Personal information
- Date of birth: 10 January 1990 (age 35)
- Place of birth: Munich, West Germany
- Height: 1.88 m (6 ft 2 in)
- Position: Centre-back

Youth career
- SV Inning
- 0000–2009: SB/DJK Rosenheim

Senior career*
- Years: Team / Apps / (Gls)
- 2009–2012: SC Fürstenfeldbruck / 48 / (0)
- 2012–2014: SV Heimstetten / 31 / (0)
- 2014: SpVgg Unterhaching II / 8 / (0)
- 2014–2024: SpVgg Unterhaching / 152 / (2)

= Josef Welzmüller =

German footballer (born 1990)

Josef Welzmüller (born 10 January 1990) is a German former footballer who played as a centre-back.

==Career==
===Early years===
Welzmüller played for SB/DJK Rosenheim until 2009, where he moved to Landesliga Bayern-Südwest club SC Fürstenfeldbruck. He managed to achieve promotion to the Bayernliga with the club in 2012. Ahead of the 2012–13 season, he joined Bayernliga club SV Heimstetten.

===SpVgg Unterhaching===
Welzmüller signed with 3. Liga club SpVgg Unterhaching in June 2014. He made his debut for the club on 2 August in a 3–3 home win against Wehen Wiesbaden at Sportpark Unterhaching.

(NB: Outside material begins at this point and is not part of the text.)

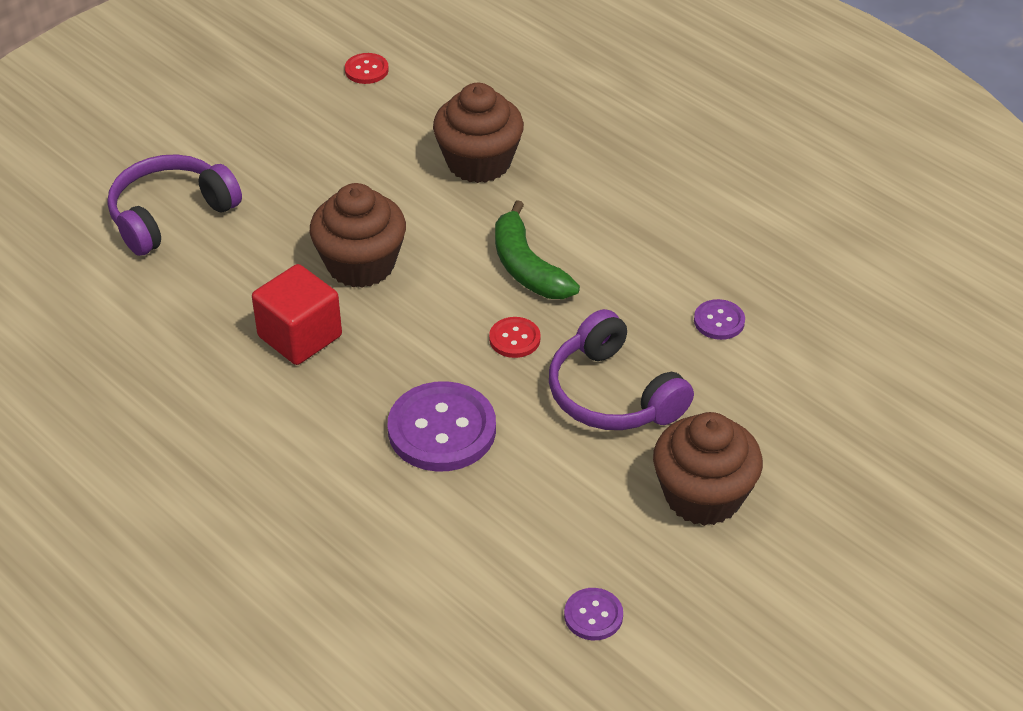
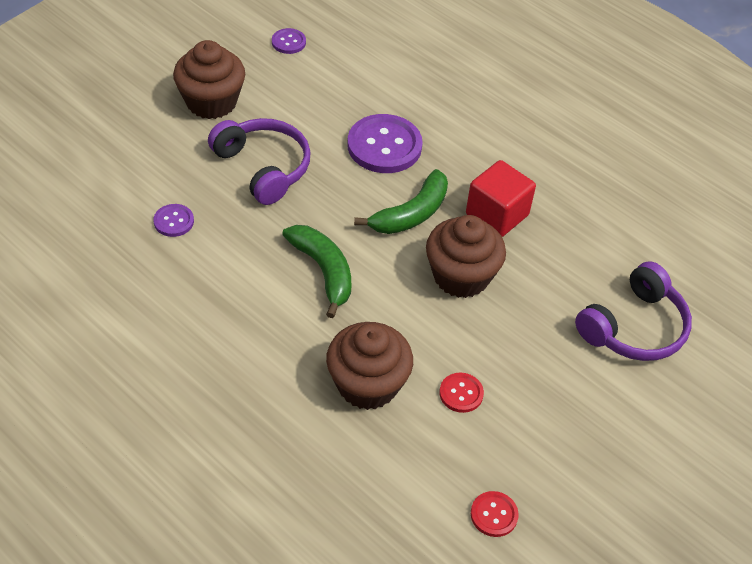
camera: 175 degrees right, 5 degrees up
red button [489,317,541,358] -> red button moved to [439,373,484,413]
none -> green banana [354,169,448,234]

His first goal for the club came on 10 March 2018, a converted penalty kick in the 23rd minute of a 1–1 away draw against SV Meppen.

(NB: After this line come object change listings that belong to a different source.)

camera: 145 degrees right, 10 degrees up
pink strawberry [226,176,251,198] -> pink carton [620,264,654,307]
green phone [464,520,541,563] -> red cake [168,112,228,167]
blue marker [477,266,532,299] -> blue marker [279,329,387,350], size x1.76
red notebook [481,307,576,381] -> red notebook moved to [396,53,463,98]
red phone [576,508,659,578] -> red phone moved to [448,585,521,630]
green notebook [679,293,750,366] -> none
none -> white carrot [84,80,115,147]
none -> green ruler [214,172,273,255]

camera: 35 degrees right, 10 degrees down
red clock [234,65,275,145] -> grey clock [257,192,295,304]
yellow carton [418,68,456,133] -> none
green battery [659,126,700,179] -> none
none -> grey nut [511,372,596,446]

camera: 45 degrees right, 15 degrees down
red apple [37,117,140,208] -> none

During his stay with Unterhaching, he was appointed club captain. He has struggled with injuries during his career with the club, tearing his anterior cruciate ligament in September 2018, and again in September 2020. He signed a two-year contract extension with Unterhaching on 4 July 2022, keeping him at the club until 2024.

==Personal life==
Welzmüller has studied business administration. He is a triplet, and his brothers Maximilian and Lukas are also professional footballers.